Hedy Tjin is zeker geen onbekende in Suriname. Zij verzorgde jarenlang de illustraties in het maandblad Parbode. Eerder won zij al de ‘Zilveren Penseel’ in Nederland voor haar illustraties

‘De reis van Manie Schaafijs’: zo’n titel klinkt al meteen intrigerend. Het boek, bedoeld voor kinderen vanaf tien, springt ook meteen in het oog met de kleurige viltstifttekeningen van Hedy Tjin. Samen met schrijfster Zindzi Zevenbergen vertelt ze in dit boek het verhaal van haar overgrootvader Francisco. Die liet in 1900 zijn geboorte-eiland Madeira achter zich en reisde als zestienjarige verstekeling mee op een schip dat naar Brazilië voer, op zoek naar een beter bestaan – een pad dat niet over rozen liep.
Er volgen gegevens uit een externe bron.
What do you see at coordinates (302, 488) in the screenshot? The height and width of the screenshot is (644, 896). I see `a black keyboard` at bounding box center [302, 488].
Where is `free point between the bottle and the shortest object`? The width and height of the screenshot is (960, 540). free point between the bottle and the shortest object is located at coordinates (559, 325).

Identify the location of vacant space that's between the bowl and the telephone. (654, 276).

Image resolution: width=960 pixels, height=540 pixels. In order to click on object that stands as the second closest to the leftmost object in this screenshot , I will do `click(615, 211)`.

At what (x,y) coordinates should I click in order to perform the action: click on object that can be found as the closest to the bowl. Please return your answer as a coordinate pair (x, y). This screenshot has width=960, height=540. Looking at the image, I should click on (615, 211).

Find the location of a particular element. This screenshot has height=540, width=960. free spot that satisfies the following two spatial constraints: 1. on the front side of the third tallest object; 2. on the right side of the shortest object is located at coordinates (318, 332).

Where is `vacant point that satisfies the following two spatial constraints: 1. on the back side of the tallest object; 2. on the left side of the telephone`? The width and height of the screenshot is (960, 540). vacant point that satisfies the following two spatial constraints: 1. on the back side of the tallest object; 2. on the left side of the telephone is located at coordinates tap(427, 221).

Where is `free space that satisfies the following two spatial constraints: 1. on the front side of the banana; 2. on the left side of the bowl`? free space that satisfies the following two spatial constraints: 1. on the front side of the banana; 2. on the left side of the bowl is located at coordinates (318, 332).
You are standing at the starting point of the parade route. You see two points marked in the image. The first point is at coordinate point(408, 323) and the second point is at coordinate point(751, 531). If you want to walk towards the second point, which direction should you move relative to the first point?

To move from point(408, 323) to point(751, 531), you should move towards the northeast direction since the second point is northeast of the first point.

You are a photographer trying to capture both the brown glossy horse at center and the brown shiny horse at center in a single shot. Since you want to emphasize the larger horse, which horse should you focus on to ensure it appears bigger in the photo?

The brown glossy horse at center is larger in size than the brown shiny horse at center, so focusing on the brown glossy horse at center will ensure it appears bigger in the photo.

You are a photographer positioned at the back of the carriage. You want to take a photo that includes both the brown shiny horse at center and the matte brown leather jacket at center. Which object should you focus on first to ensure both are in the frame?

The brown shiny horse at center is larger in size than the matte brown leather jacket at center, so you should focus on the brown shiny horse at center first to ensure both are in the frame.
Brazilië blijkt niet het beloofde land, Francisco verkast naar Suriname, waar hij de liefde vindt, en een gat in de markt: hij wordt er schaafijsverkoper en slaagt erin een goed bestaan op te bouwen voor zichzelf en zijn gezin. Het bijzondere van het boek is dat zijn verhaal wordt afgewisseld met dat van zijn nakomelingen, die in Nederland wonen en op een familiebijeenkomst zijn verhaal doorvertellen aan de volgende generatie. Zij becommentariëren het verhaal, soms in heuse tekstballonnetjes bij de tekeningen. En ook zij zijn kleurrijke, levendige personages.
Wezenlijk onderdeel
Zo bouwen Zindzi Zevenbergen en Hedy Tjin verschillende laagjes in het verhaal: het is een familiegeschiedenis, maar geeft tegelijk ook veel informatie mee over Madeira en Suriname, zonder dat het ook maar één moment belerend wordt.
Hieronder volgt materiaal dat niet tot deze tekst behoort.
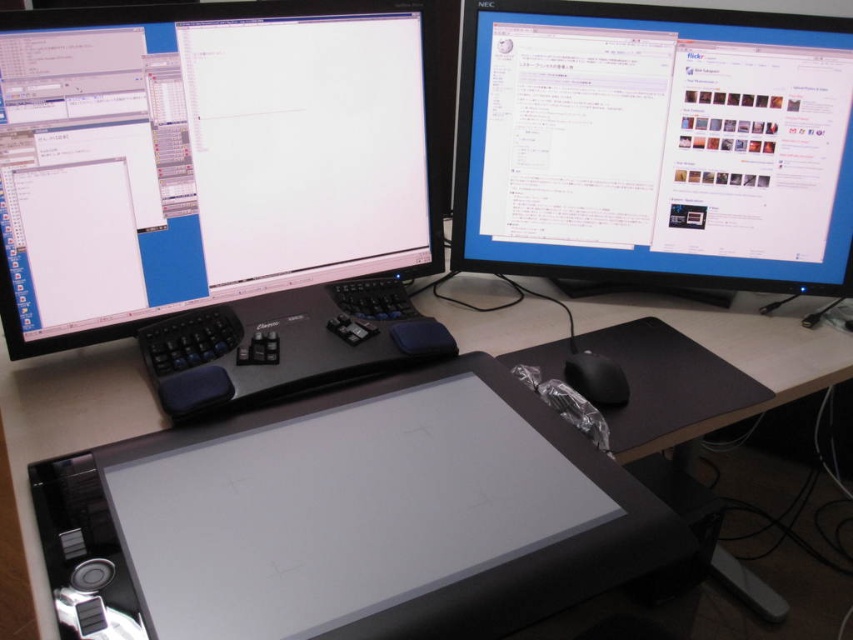
Question: Which of the following is the closest to the observer?

Choices:
 (A) matte black monitor at upper right
 (B) black matte keyboard at center
 (C) black plastic computer desk at center

Answer: (B)

Question: Does black matte keyboard at center have a lesser width compared to black matte mouse at lower right?

Choices:
 (A) yes
 (B) no

Answer: (B)

Question: Does matte black monitor at upper left appear on the right side of black matte keyboard at center?

Choices:
 (A) yes
 (B) no

Answer: (B)

Question: In this image, where is matte black monitor at upper left located relative to matte black monitor at upper right?

Choices:
 (A) above
 (B) below

Answer: (B)

Question: Which of the following is the farthest from the observer?

Choices:
 (A) matte black monitor at upper right
 (B) black matte keyboard at center

Answer: (A)

Question: Estimate the real-world distances between objects in this image. Which object is closer to the black matte mouse at lower right?

Choices:
 (A) black matte keyboard at center
 (B) matte black monitor at upper right
 (C) matte black monitor at upper left

Answer: (A)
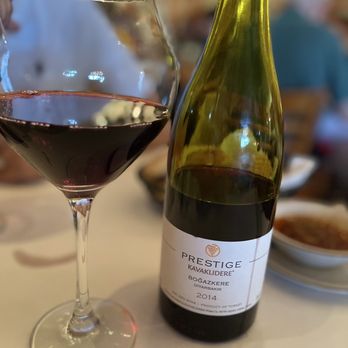
The width and height of the screenshot is (348, 348). In order to click on white bowl in this screenshot , I will do `click(310, 252)`.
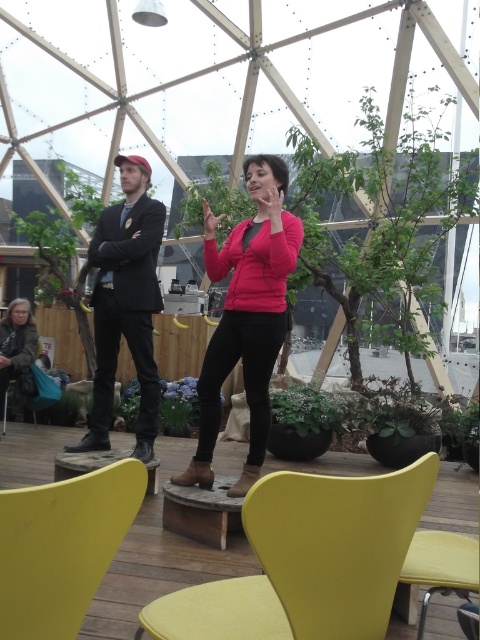
Which is in front, point (324, 520) or point (239, 237)?

Point (324, 520)

Does yellow fabric chair at lower center come in front of matte pink sweater at center?

Yes, yellow fabric chair at lower center is in front of matte pink sweater at center.

Identify the location of yellow fabric chair at lower center. The width and height of the screenshot is (480, 640). (309, 561).

What do you see at coordinates (247, 316) in the screenshot?
I see `matte pink sweater at center` at bounding box center [247, 316].

At what (x,y) coordinates should I click in order to perform the action: click on matte pink sweater at center. Please return your answer as a coordinate pair (x, y). This screenshot has width=480, height=640. Looking at the image, I should click on (247, 316).

Does matte pink sweater at center lie behind matte black suit at left?

No, it is in front of matte black suit at left.

Who is more distant from viewer, (268, 352) or (107, 332)?

Point (107, 332)

Where is `matte pink sweater at center`? matte pink sweater at center is located at coordinates (247, 316).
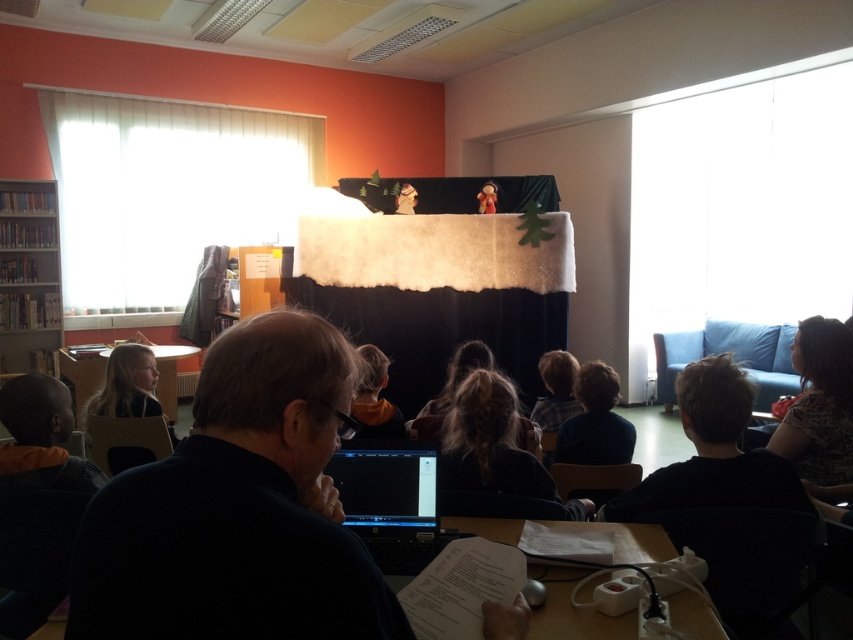
Question: Does wooden bookshelf at left appear on the right side of matte wood table at lower left?

Choices:
 (A) no
 (B) yes

Answer: (A)

Question: Is wooden bookshelf at left bigger than matte wood table at lower left?

Choices:
 (A) yes
 (B) no

Answer: (B)

Question: Which object appears farthest from the camera in this image?

Choices:
 (A) dark blue shirt at center
 (B) wooden table at center
 (C) black matte laptop at lower center

Answer: (C)

Question: Observing the image, what is the correct spatial positioning of white matte projection screen at upper left in reference to wooden bookshelf at left?

Choices:
 (A) right
 (B) left

Answer: (A)

Question: Which point is farther to the camera?

Choices:
 (A) dark blue shirt at center
 (B) wooden table at center
 (C) matte wood table at lower left

Answer: (C)

Question: Which object is closer to the camera taking this photo?

Choices:
 (A) wooden table at center
 (B) white matte projection screen at upper left
 (C) black matte laptop at lower center

Answer: (A)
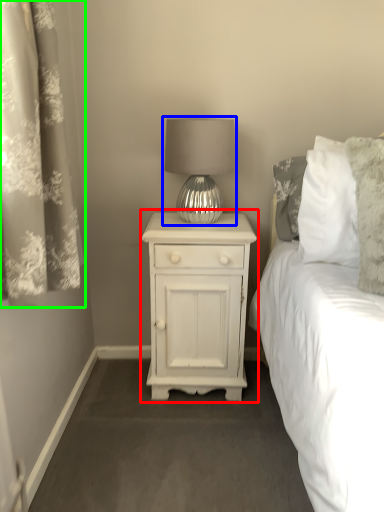
Question: Considering the real-world distances, which object is farthest from nightstand (highlighted by a red box)? lamp (highlighted by a blue box) or curtain (highlighted by a green box)?

Choices:
 (A) lamp
 (B) curtain

Answer: (B)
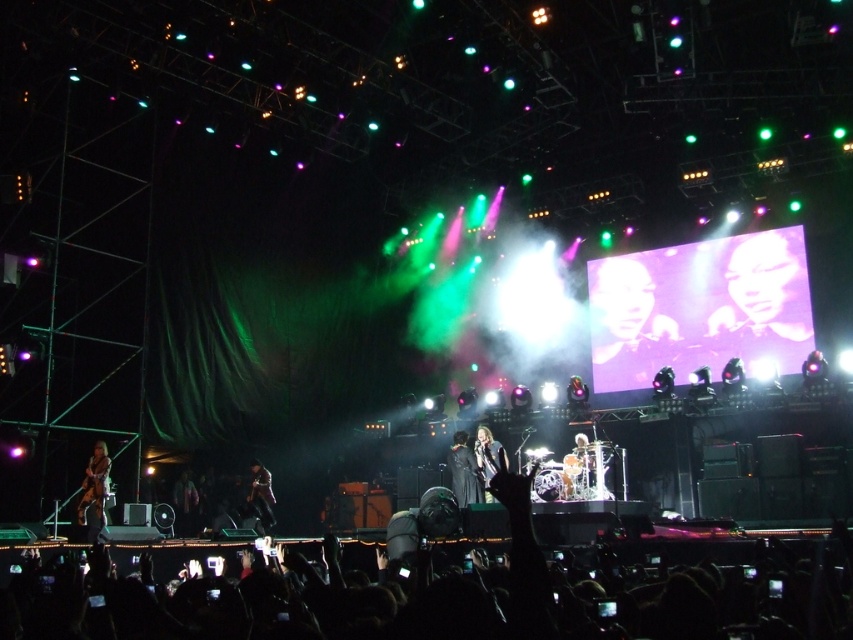
Is black leather jacket at center to the right of dark gray fabric jacket at center from the viewer's perspective?

Indeed, black leather jacket at center is positioned on the right side of dark gray fabric jacket at center.

You are a GUI agent. You are given a task and a screenshot of the screen. Output one action in this format:
    pyautogui.click(x=<x>, y=<y>)
    Task: Click on the black leather jacket at center
    
    Given the screenshot: What is the action you would take?
    pyautogui.click(x=463, y=472)

Is point (451, 465) positioned before point (268, 493)?

Yes.

Locate an element on the screen. This screenshot has height=640, width=853. black leather jacket at center is located at coordinates (463, 472).

Is point (785, 317) in front of point (178, 492)?

No, it is not.

Looking at this image, is smooth skin face at upper right to the left of dark fabric jacket at lower left from the viewer's perspective?

In fact, smooth skin face at upper right is to the right of dark fabric jacket at lower left.

What do you see at coordinates (766, 285) in the screenshot? This screenshot has height=640, width=853. I see `smooth skin face at upper right` at bounding box center [766, 285].

The image size is (853, 640). Find the location of `smooth skin face at upper right`. smooth skin face at upper right is located at coordinates (766, 285).

Is shiny silver drum set at center thinner than black leather jacket at center?

Incorrect, shiny silver drum set at center's width is not less than black leather jacket at center's.

Is shiny silver drum set at center above black leather jacket at center?

Incorrect, shiny silver drum set at center is not positioned above black leather jacket at center.

Find the location of a particular element. This screenshot has height=640, width=853. shiny silver drum set at center is located at coordinates (584, 470).

I want to click on shiny silver drum set at center, so click(584, 470).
Hedy Tjin is zeker geen onbekende in Suriname. Zij verzorgde jarenlang de illustraties in het maandblad Parbode. Eerder won zij al de ‘Zilveren Penseel’ in Nederland voor haar illustraties in het boek ‘Op de rug van Bigi Kayman’ van auteur Henna Goudzand Nahar. Deze schrijfster krijgt dit jaar de Jonge Beckmanprijs, een boek waarin Suriname deels ook centraal staat: ‘Suikerland’.
Deze jeugdroman gaat over de Afrikaanse Esi en haar broertje die door twee mannen worden ontvoerd en naar de kust gebracht, waar een slavenschip wacht. De kinderen worden samen in het ruim opgesloten en komen terecht op een suikerplantage aan de andere kant van de oceaan. Het belicht de donkere geschiedenis van de trans-Atlantische slavenhandel en van de slavernij in Suriname. Het verhaal wordt verteld vanuit het gezichtspunt van twee Afrikaanse slaafgemaakte kinderen en een in slavernij geboren jonge kleurling.
De prijzen worden sinds 2002 jaarlijks uitgereikt en zijn vernoemd naar Nederlandse schrijfster Thea Beckman (1923-2004), die talloze beroemde jeugdboeken schreef. Daarmee verlegde zij de grenzen van de historische jeugdroman.